For the listing below, show each line that includes the string "lines".

▬▬▬▬▬▬▬▬▬▬

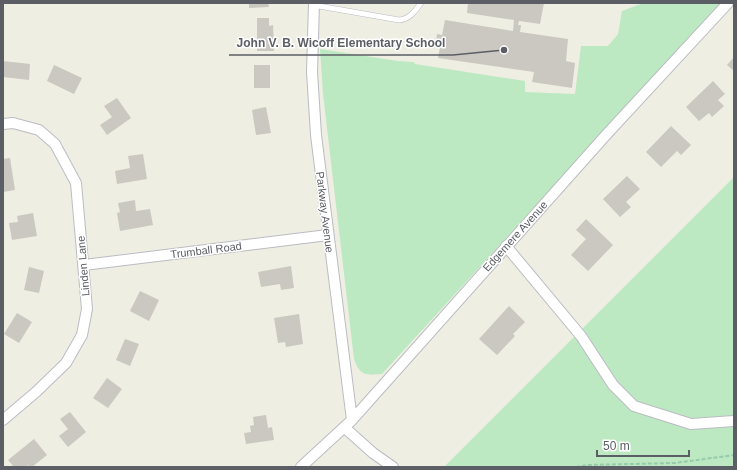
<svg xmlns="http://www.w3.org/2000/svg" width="737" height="470" font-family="Arial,sans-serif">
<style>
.green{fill:#bde9c2}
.building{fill:#cac8c0}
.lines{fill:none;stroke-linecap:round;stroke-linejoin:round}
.service-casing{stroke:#bbbcc3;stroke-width:6}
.minor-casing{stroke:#bbbcc3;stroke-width:12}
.path{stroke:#95caab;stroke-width:2;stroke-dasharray:4 2;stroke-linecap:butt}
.service{stroke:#fff;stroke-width:5}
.minor{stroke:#fff;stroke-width:10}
.labels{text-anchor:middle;stroke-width:3;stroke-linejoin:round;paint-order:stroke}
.street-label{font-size:11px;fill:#5b5e65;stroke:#fff}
.leader{fill:none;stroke:#5b5e65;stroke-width:1.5}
.callout-dot{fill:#5b5e65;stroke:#fff;stroke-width:1.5}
.callout-label{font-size:12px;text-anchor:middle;font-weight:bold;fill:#5b5e65;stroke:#fff;stroke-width:3;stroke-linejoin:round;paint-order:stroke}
</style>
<rect width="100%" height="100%" fill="#efeee3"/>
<path class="green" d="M643 3H721L382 374C365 375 360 376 354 359L323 94 320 49 398 61 414 62 415 64 525 81V92L575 94 581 46H608L618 34 622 11Z
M734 177V467H444Z"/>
<path class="building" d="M249 3H268L269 7 249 8Z
M468 3H544L540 24 519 21 518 25H521L520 32 568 39 566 61 575 63 572 88 532 82 534 72 438 58 441 42 436 41 437 34 442 35 445 20 513 31 514 20 467 13Z
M257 18H269V26L273 25 274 51H257Z
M734 57V71L727 65Z
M3 61 30 64 29 80 3 77Z
M54 65 82 78 74 94 47 81Z
M254 65H270V88H254Z
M713 81 725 94 718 100 724 106 712 117 709 113 699 121 686 107Z
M117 98 131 118 107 135 100 125 112 117 104 106Z
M266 107 271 133 256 135 252 110Z
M671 126 691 145 681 155 677 151 661 167 646 152Z
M143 154 147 179 117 184 115 171 130 168 128 156Z
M10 158 15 190 3 192V159Z
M627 176 640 189 626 202 631 207 620 217 603 199Z
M135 200 136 211 150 209 153 225 120 231 117 213 120 212 118 203Z
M33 213 37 236 12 240 9 223 18 222 17 216Z
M586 219 613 245 588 271 571 255 586 239 576 230Z
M291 266 294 288 281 290 280 284 261 287 258 272Z
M29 267 44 271 39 293 24 290Z
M140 291 159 300 149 321 130 311Z
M509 306 525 322 513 334 515 336 497 355 479 339Z
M17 313 32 322 19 343 4 334Z
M299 314 303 344 286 347 285 342 278 343 274 318Z
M125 339 139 344 130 366 116 360Z
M107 378 122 389 108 408 93 398Z
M70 412 86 432 68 447 59 436 68 429 60 419Z
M266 415 268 428 272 427 274 440 246 444 244 433 251 432 250 426 254 425 253 417Z
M34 439 47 455 32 467H29L28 465 26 467H14L8 460Z"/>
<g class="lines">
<g class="service-casing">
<path id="service" d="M313 5 399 20C410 19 415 11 421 3"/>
</g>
<g class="minor-casing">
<path id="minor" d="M314 3 312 72 316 135 352 420
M3 124 13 123 39 130 55 144 76 183 87 309 82 335 66 363 36 392 3 420
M506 246 581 336 613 385 634 406 691 424 734 421
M84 265 328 235
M345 428 373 453 393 467
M301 467 352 420 606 135 728 3"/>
</g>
<path class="path" d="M576 467 587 465 675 463 734 455"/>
<use href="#service" class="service"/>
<use href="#minor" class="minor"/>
</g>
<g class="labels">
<g class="street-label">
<text transform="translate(325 212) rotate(83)" y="4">Parkway Avenue</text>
<text transform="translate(515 236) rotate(-48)" y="4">Edgemere Avenue</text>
<text transform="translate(206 250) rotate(-7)" y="4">Trumball Road</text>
<text transform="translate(83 266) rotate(-95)" y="4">Linden Lane</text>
</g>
</g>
<path class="leader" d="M504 50L453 55H229"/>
<circle class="callout-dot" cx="504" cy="50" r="4"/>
<g class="callout-label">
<text x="341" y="47">John V. B. Wicoff Elementary School</text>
</g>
<rect width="737" height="470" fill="none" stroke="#5b5e65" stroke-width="8"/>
<path d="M597 450v6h92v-6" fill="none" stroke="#5b5e65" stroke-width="2"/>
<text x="603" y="450" font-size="12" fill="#5b5e65" stroke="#ffffff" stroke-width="3" paint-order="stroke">50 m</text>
</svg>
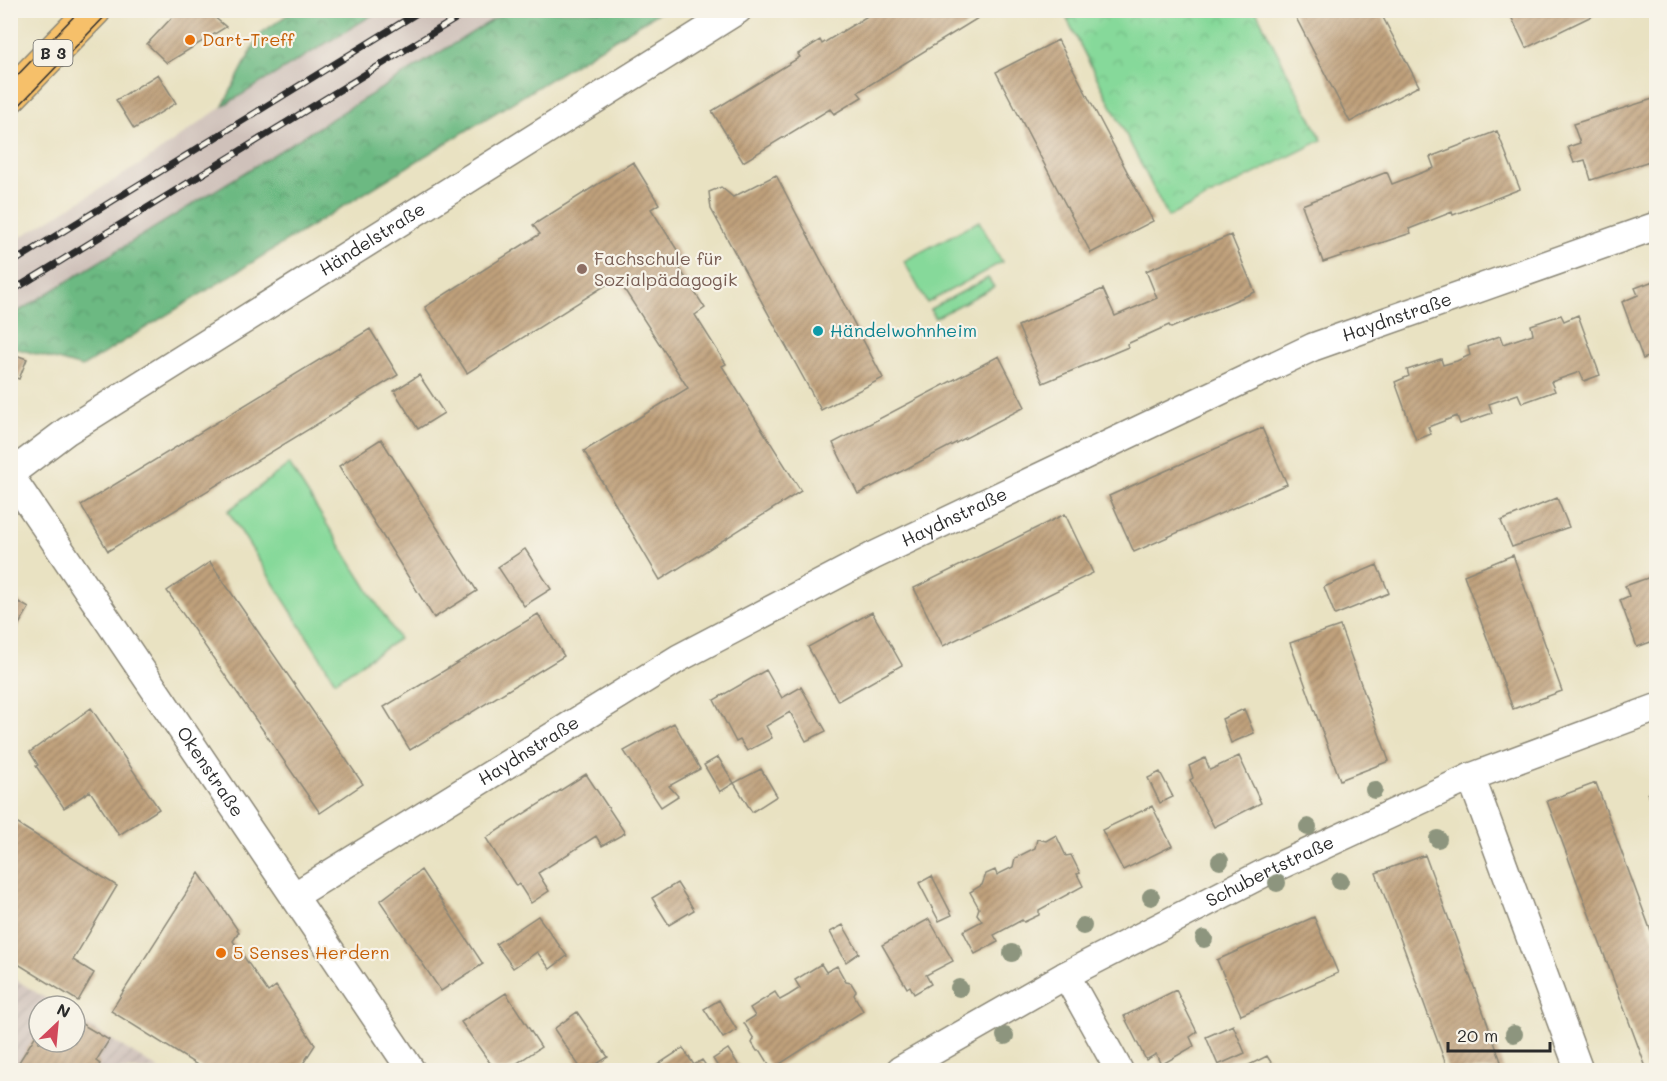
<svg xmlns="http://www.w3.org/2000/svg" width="1667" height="1081" font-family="Mali,sans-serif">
<defs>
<pattern id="industrial-furrows" width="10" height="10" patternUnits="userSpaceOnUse" patternTransform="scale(1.5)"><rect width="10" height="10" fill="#cfc1ba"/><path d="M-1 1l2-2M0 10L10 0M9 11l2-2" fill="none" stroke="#b2a6a0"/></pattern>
<pattern id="forest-crowns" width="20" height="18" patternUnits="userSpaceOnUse" patternTransform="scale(1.5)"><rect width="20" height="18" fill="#6cb982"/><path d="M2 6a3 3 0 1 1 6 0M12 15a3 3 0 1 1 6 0" fill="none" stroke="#59976b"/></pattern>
<pattern id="park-crowns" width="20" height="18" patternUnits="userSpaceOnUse" patternTransform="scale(1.5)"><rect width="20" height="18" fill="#86d99a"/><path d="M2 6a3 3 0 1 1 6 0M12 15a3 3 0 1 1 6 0" fill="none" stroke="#74ba85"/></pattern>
<pattern id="building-hatch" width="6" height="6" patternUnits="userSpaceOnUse" patternTransform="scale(1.5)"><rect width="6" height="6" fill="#c0a17c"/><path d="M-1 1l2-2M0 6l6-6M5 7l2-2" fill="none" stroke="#9c8366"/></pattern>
</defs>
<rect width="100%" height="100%" fill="#f7f3e8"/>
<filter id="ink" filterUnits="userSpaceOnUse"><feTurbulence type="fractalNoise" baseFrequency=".0167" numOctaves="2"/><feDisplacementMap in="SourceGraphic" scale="12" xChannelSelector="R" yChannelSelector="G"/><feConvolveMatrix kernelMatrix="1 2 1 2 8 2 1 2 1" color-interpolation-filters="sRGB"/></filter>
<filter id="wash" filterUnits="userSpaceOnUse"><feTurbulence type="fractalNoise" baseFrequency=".008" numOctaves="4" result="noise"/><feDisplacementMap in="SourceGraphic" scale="24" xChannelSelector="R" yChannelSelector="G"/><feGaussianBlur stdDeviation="1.35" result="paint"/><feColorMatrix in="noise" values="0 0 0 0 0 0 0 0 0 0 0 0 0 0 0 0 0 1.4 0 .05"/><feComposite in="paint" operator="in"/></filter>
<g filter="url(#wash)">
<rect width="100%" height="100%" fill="#e9e2c2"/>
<path fill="url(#industrial-furrows)" d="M10,976l48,30h-19v36h36v-25l85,53h-149z"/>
<path fill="#cfc1ba" d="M379,11h128l-496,305v-73l133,-81 79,-56z"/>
<path fill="url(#forest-crowns)" stroke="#4c7256" stroke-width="1.5" d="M293,11h86l-156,95 37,-72z
M507,11h154l-579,356 -71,-20v-31z"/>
<path fill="url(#park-crowns)" stroke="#588262" stroke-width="1.5" d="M1084,11h172l66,129 -154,77 -101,-198z"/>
<path fill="#86d99a" stroke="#588262" stroke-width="1.5" d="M979,221l23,41 -75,41 -23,-42z
M988,278l6,9 -59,31 -5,-9z
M289,464l110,175 -64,42 -107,-170z"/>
<g id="blocks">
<path fill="url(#building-hatch)" d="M185,10h21l20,17 -59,36 -20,-19 30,-32 6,2z
M877,10h114l-133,82 4,5 -28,17 -4,-5 -87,53 -31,-51 88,-54 -2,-3 22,-14 2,4z
M1292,10h87l40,76 -69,36z
M1508,10h96l-78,38z
M1058,40l95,181 -62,32 -95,-181z
M158,74l18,29 -42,26 -18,-29z
M1656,98v61l-65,21 -6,-20 -11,3 -6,-16 12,-4 -7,-19z
M1497,131l23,58 -67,26 -1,-3 -43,17 2,4 -88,29 -21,-57 85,-33 5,12 42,-16 -4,-11z
M633,162l26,42 -8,5 30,47 -7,4 31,48 -10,7 31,49 -4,2 79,125 -141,89 -76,-129 104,-63 -71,-110 -150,95 -42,-66 115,-73 -7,-9z
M776,175l107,203 -62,32 -110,-201 -2,-17 12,-5 12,10z
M1231,235l24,57 -84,36 -2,-3 -42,19 1,3 -85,36 -25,-57 85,-37 12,27 42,-18 -11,-27z
M1656,280v74l-13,5 -21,-57 16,-7 -3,-7z
M1561,315l3,6 14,-6 22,60 -16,6 -4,-9 -15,5 -14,5 4,9 -33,12 -4,-9 -29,10 3,9 -32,11 -3,-8 -29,11 3,7 -15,6 -21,-58 14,-6 -2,-6 34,-11 2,6 14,-4 13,-6 -2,-8 32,-11 3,8 30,-10 -2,-9z
M370,329l28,46 -290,176 -27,-46z
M10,353l17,6 -8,20 -9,-3z
M999,356l26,51 -167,87 -25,-51z
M419,375l25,38 -26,16 -24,-38z
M1262,428l25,56 -153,68 -25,-56z
M381,439l96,152 -43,27 -95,-152z
M1557,498l12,29 -57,20 -11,-26z
M1065,514l28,59 -150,73 -29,-58z
M525,549l26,40 -27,17 -26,-39z
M1513,555l49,136 -49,18 -49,-134z
M210,562l153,222 -43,29 -153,-222z
M1377,565l12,28 -54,22 -11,-28z
M1656,575v65l-19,7 -17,-47 9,-4 -4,-10z
M10,597l19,11 -19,31z
M872,612l30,53 -64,36 -30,-54z
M538,614l26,42 -154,94 -26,-43z
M1340,626l49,135 -49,19 -50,-137z
M766,670l16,28 19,-11 25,44 -20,10 -16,-29 -24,14 6,12 -25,13 -7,-11 -4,2 -22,-42z
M91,708l68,101 -40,26 -29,-44 -26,17 -28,-42 2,-1 -8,-13z
M1244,709l10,24 -23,10 -9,-24z
M674,723l26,46 -31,17 9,10 -17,11 -37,-56z
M1239,756l22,47 -47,24 -24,-47 3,-2 -4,-12 16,-8 5,12z
M718,757l16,26 -14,9 -16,-27z
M761,769l16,27 -25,16 -18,-29z
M1160,772l13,25 -13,6 -12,-25z
M586,774l39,59 -23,13 -6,-10 -58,37 11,18 -18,12 -12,-19 -3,2 -30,-48z
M1596,783l60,162v125h-9l-100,-269z
M1656,790v27l-8,-24z
M1152,806l20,40 -49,24 -21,-40z
M10,819l107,67 -44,74 21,13 -16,28 -68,-42z
M1056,835l10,21 5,-1 9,18 -3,1 6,12 -44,24v5l-15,7 -2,-2 -28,15 4,7 -23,12 -12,-23 19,-10 -5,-7 2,-6 -9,-16 12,-7 4,-11 9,-4 2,5 16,-8 2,-9 20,-10 2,-9 9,2z
M1425,855l62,167 17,48h-56l-35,-97 -37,-100z
M421,870l62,94 -42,27 -61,-90z
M199,873l40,59 -6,9 35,51 8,-6 39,59 -16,25h-94l-94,-59z
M932,876l20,39 -13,6 -20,-38z
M677,883l17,27 -25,15 -17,-27z
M538,916l29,40 -17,13 -13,-17 -24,16 -17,-24z
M1314,917l24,56 -97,42 -24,-55z
M929,919l24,42 -27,14 5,9 -17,10 -4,-8 -3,2 -25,-43z
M843,925l16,28 -13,9 -16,-30z
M821,964l5,8 11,-6 9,16 5,1 5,8 -2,4 9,16 -91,58 -11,-18h-4l-5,-8 2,-4 -10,-16 11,-7 -5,-8 25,-16 5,8 9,-5 11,-7 -5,-8z
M1176,990l21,42 -7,5 4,9 -33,19 -5,-11 -10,6 -22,-44z
M506,993l35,54 -34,23h-12l-34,-48z
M719,1000l18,30 -14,8 -19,-29z
M577,1012l31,45 -21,13h-5l-28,-41z
M75,1020l34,20 -13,21 4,3 -4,6h-82l25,-40v12h36z
M1233,1025l12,28 -27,12 -12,-28z
M683,1048l11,17 8,-5 7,10h-49l-3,-5z
M728,1049l14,21h-22l-7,-11z
M1267,1056l9,14h-32l-1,-2z"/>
</g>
</g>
<g filter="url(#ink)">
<use href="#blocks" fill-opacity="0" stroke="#8a8676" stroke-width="1.5"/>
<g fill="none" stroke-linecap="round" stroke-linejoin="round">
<defs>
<g id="minor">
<path id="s1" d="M10,474l57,-43 671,-421"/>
<path id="s2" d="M10,475l401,595"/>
<path d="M1471,777l108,293"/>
<path id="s3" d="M294,896l385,-238 194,-102 440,-209 343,-121"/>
<path d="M1066,975l53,95"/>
<path id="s4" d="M900,1070l166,-95 200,-103 205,-95 185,-69"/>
</g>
<path id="primary" d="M10,96l84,-86"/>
</defs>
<use href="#minor" stroke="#8a8676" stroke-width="30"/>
<use href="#primary" stroke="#8a8676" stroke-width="36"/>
<use href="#minor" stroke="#fff" stroke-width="27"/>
<use href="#primary" stroke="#f6c06b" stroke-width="33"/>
<path stroke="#2b2b2b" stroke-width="1.5" d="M10,83l70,-73
M10,115l101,-105"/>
<defs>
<path id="rail" d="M10,264l412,-254
M10,292l460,-282"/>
</defs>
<use href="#rail" stroke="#2b2b2b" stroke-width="7"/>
<use href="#rail" stroke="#f7f3e8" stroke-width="4.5" stroke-dasharray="14" stroke-linecap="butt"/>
</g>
<g fill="#8d957e">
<circle cx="1374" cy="790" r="9"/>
<circle cx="1308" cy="827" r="9"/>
<circle cx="1438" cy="839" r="9"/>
<circle cx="1220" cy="861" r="9"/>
<circle cx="1340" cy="881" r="9"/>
<circle cx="1277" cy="883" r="9"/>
<circle cx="1151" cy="897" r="9"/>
<circle cx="1083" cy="926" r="9"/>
<circle cx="1204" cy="939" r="9"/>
<circle cx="1012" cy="953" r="9"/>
<circle cx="959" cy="988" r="9"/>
<circle cx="1514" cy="1034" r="9"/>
<circle cx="1005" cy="1036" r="9"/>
</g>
</g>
<g fill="#e8710a" stroke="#f7f3e8" stroke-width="2">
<circle cx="190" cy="40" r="6"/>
<circle cx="221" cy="953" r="6"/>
</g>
<circle fill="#8d6e63" stroke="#f7f3e8" stroke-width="2" cx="582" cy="269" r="6"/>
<circle fill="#0f9aa8" stroke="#f7f3e8" stroke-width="2" cx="818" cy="331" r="6"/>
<g text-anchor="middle" stroke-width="4.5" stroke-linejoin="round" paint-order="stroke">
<rect fill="#f7f3e8" stroke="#686764" stroke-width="1.5" x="33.5" y="40" width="39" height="26" rx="4.5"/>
<g font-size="16" font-weight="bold" fill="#2b2b2b">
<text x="53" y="59">B 3</text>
</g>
<g font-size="18" fill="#c56008" stroke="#f7f3e8" text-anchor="start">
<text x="202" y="46">Dart-Treff</text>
<text x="233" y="959">5 Senses Herdern</text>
</g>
<g font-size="18" fill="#2b2b2b" stroke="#f7f3e8">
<text dy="6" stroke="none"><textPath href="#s1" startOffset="432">Händelstraße</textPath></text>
<text dy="6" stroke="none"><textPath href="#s3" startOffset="1248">Haydnstraße</textPath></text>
<text dy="6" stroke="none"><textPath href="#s3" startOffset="762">Haydnstraße</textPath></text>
<text dy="6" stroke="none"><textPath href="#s3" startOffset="276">Haydnstraße</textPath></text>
<text dy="6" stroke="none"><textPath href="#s2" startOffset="358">Okenstraße</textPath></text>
<text dy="6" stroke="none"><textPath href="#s4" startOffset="420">Schubertstraße</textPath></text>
</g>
<g font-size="18" fill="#785e54" stroke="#f7f3e8" text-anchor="start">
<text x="594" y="265">Fachschule für<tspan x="594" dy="21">Sozialpädagogik</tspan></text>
</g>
<g font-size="18" fill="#0d838f" stroke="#f7f3e8" text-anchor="start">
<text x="830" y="337">Händelwohnheim</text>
</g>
</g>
<rect width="1667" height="1081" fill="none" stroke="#f7f3e8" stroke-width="36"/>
<g transform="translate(57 1024) rotate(26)"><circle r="28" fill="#f7f3e8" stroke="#a5a39c" stroke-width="1.5"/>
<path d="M0-4.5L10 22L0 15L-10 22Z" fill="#d1495b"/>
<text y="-9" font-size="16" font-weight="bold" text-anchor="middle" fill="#2b2b2b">N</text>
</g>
<path d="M1448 1042v9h102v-9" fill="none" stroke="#2b2b2b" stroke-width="3"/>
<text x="1457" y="1042" font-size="18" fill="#2b2b2b" stroke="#f7f3e8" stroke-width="4.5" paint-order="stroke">20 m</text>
</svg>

▬▬▬▬▬▬▬▬▬▬

* Completed exercise:
.lines{fill:none;stroke-linecap:round;stroke-linejoin:round}
<g class="lines">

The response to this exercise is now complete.